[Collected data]
_ _ _ _

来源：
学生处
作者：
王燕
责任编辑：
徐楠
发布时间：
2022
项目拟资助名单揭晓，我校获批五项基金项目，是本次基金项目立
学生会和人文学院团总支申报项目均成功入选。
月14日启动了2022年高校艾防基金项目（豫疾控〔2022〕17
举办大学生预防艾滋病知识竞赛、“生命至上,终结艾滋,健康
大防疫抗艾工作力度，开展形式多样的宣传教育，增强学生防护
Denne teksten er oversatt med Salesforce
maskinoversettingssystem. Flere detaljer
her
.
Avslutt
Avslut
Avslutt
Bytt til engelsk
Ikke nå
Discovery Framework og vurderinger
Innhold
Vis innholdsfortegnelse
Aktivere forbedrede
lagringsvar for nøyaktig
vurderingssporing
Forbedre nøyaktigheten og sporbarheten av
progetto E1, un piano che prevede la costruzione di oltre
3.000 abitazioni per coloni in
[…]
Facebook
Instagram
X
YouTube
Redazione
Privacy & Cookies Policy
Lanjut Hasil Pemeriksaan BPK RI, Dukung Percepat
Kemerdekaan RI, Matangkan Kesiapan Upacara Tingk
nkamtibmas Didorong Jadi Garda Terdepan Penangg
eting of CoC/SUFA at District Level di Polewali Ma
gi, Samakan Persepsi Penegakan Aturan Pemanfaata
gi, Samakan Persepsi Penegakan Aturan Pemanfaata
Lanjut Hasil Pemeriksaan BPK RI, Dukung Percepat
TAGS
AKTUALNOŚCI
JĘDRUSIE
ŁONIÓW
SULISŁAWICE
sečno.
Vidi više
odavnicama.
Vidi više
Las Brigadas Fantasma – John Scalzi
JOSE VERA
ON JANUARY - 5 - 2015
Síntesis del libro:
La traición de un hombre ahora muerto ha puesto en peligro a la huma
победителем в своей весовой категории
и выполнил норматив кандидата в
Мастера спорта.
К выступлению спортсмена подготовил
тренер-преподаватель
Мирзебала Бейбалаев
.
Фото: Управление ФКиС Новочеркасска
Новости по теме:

_ _ _ _

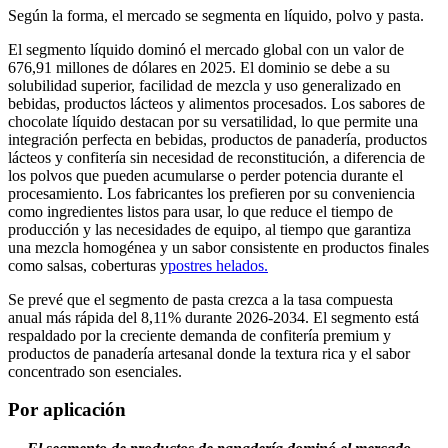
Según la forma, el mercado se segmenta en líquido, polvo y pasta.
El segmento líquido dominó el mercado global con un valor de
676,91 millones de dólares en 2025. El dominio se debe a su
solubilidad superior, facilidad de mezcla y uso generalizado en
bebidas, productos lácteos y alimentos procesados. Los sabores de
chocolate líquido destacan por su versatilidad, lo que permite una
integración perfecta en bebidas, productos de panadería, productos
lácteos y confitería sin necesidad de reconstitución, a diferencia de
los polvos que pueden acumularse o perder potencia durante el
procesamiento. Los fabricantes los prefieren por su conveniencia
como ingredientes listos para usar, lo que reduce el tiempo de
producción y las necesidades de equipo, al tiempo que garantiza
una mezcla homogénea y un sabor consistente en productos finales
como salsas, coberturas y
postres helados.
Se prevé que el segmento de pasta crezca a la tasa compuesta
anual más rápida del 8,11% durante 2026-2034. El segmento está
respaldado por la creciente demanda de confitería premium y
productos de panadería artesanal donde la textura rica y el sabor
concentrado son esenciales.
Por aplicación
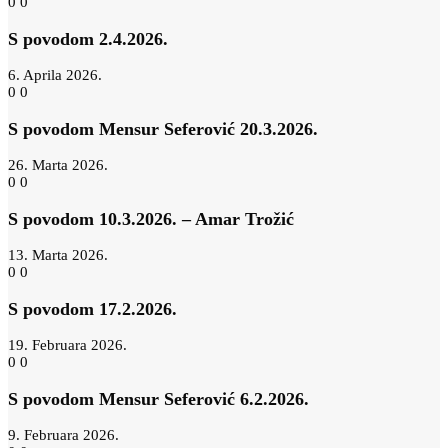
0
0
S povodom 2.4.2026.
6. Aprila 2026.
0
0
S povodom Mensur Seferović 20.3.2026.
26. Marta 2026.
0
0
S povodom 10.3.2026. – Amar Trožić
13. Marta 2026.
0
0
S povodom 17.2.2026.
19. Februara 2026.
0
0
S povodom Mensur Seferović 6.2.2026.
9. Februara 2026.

_ _ _ _

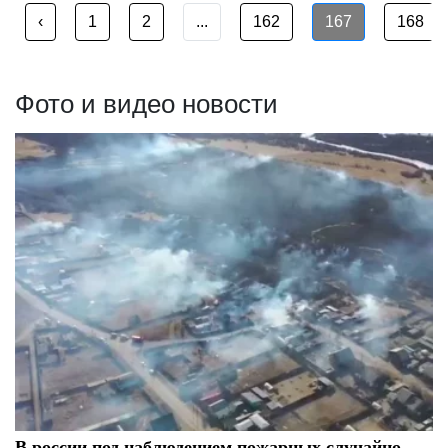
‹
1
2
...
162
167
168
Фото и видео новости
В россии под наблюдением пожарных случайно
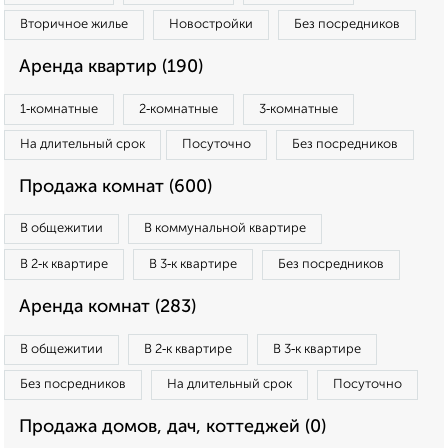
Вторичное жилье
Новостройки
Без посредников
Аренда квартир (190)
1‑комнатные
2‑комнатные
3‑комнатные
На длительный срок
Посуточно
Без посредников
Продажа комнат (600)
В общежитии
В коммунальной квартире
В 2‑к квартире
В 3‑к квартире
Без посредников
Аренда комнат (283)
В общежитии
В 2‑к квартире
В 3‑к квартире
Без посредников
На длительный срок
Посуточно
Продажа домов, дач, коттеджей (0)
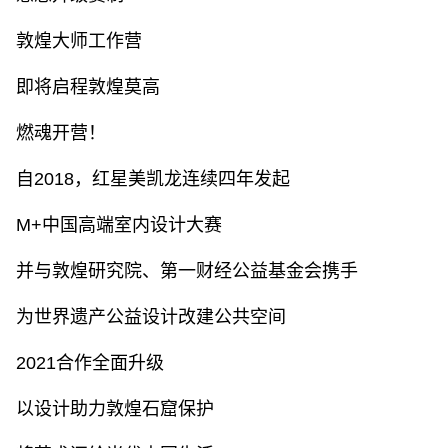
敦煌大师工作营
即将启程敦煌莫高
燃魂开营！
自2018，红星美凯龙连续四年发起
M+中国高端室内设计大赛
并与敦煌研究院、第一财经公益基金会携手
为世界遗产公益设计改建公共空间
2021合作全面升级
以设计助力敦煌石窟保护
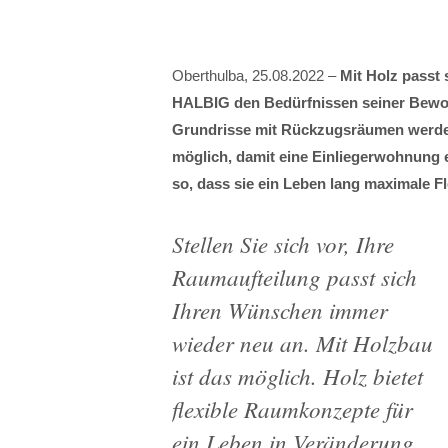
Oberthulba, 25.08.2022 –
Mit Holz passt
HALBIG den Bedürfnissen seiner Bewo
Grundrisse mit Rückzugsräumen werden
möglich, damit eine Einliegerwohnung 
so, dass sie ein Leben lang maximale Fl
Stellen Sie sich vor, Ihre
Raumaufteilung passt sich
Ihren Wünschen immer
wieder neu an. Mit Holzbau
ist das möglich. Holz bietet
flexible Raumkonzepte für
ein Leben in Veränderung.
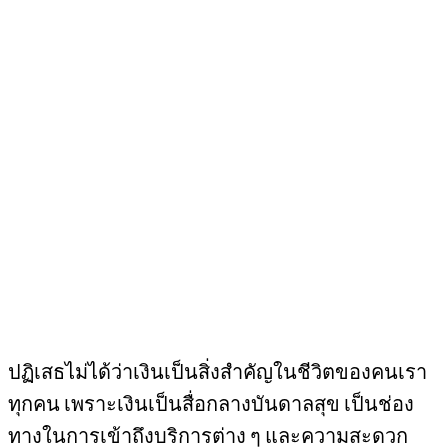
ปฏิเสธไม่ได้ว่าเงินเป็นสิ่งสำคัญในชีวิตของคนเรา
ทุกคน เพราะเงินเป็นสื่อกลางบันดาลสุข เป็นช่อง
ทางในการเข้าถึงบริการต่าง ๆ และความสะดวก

_ _ _ _

Goal of the exercise: Copy out the lines of the data starting at the line containing "Вторичное жилье" and ending with the line containing "以设计助力敦煌石窟保护", both included. Omit the pictures from your copy.

Solution to this exercise:
Вторичное жилье
Новостройки
Без посредников
Аренда квартир (190)
1‑комнатные
2‑комнатные
3‑комнатные
На длительный срок
Посуточно
Без посредников
Продажа комнат (600)
В общежитии
В коммунальной квартире
В 2‑к квартире
В 3‑к квартире
Без посредников
Аренда комнат (283)
В общежитии
В 2‑к квартире
В 3‑к квартире
Без посредников
На длительный срок
Посуточно
Продажа домов, дач, коттеджей (0)
敦煌大师工作营
即将启程敦煌莫高
燃魂开营！
自2018，红星美凯龙连续四年发起
M+中国高端室内设计大赛
并与敦煌研究院、第一财经公益基金会携手
为世界遗产公益设计改建公共空间
2021合作全面升级
以设计助力敦煌石窟保护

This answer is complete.